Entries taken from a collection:

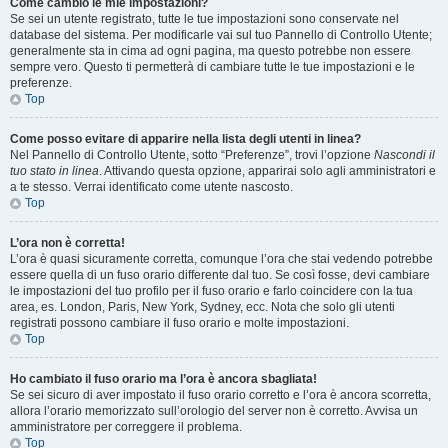
Come cambio le mie impostazioni?
Se sei un utente registrato, tutte le tue impostazioni sono conservate nel
database del sistema. Per modificarle vai sul tuo Pannello di Controllo Utente;
generalmente sta in cima ad ogni pagina, ma questo potrebbe non essere
sempre vero. Questo ti permetterà di cambiare tutte le tue impostazioni e le
preferenze.
Top
Come posso evitare di apparire nella lista degli utenti in linea?
Nel Pannello di Controllo Utente, sotto “Preferenze”, trovi l’opzione
Nascondi il
tuo stato in linea
. Attivando questa opzione, apparirai solo agli amministratori e
a te stesso. Verrai identificato come utente nascosto.
Top
L’ora non è corretta!
L’ora è quasi sicuramente corretta, comunque l’ora che stai vedendo potrebbe
essere quella di un fuso orario differente dal tuo. Se così fosse, devi cambiare
le impostazioni del tuo profilo per il fuso orario e farlo coincidere con la tua
area, es. London, Paris, New York, Sydney, ecc. Nota che solo gli utenti
registrati possono cambiare il fuso orario e molte impostazioni.
Top
Ho cambiato il fuso orario ma l’ora è ancora sbagliata!
Se sei sicuro di aver impostato il fuso orario corretto e l’ora è ancora scorretta,
allora l’orario memorizzato sull’orologio del server non è corretto. Avvisa un
amministratore per correggere il problema.
Top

Exercise instructions: Reproduce all entries exactly. Pictures do not belong in the copy.

Problem solution:
Come cambio le mie impostazioni?
Se sei un utente registrato, tutte le tue impostazioni sono conservate nel
database del sistema. Per modificarle vai sul tuo Pannello di Controllo Utente;
generalmente sta in cima ad ogni pagina, ma questo potrebbe non essere
sempre vero. Questo ti permetterà di cambiare tutte le tue impostazioni e le
preferenze.
Top
Come posso evitare di apparire nella lista degli utenti in linea?
Nel Pannello di Controllo Utente, sotto “Preferenze”, trovi l’opzione
Nascondi il
tuo stato in linea
. Attivando questa opzione, apparirai solo agli amministratori e
a te stesso. Verrai identificato come utente nascosto.
Top
L’ora non è corretta!
L’ora è quasi sicuramente corretta, comunque l’ora che stai vedendo potrebbe
essere quella di un fuso orario differente dal tuo. Se così fosse, devi cambiare
le impostazioni del tuo profilo per il fuso orario e farlo coincidere con la tua
area, es. London, Paris, New York, Sydney, ecc. Nota che solo gli utenti
registrati possono cambiare il fuso orario e molte impostazioni.
Top
Ho cambiato il fuso orario ma l’ora è ancora sbagliata!
Se sei sicuro di aver impostato il fuso orario corretto e l’ora è ancora scorretta,
allora l’orario memorizzato sull’orologio del server non è corretto. Avvisa un
amministratore per correggere il problema.
Top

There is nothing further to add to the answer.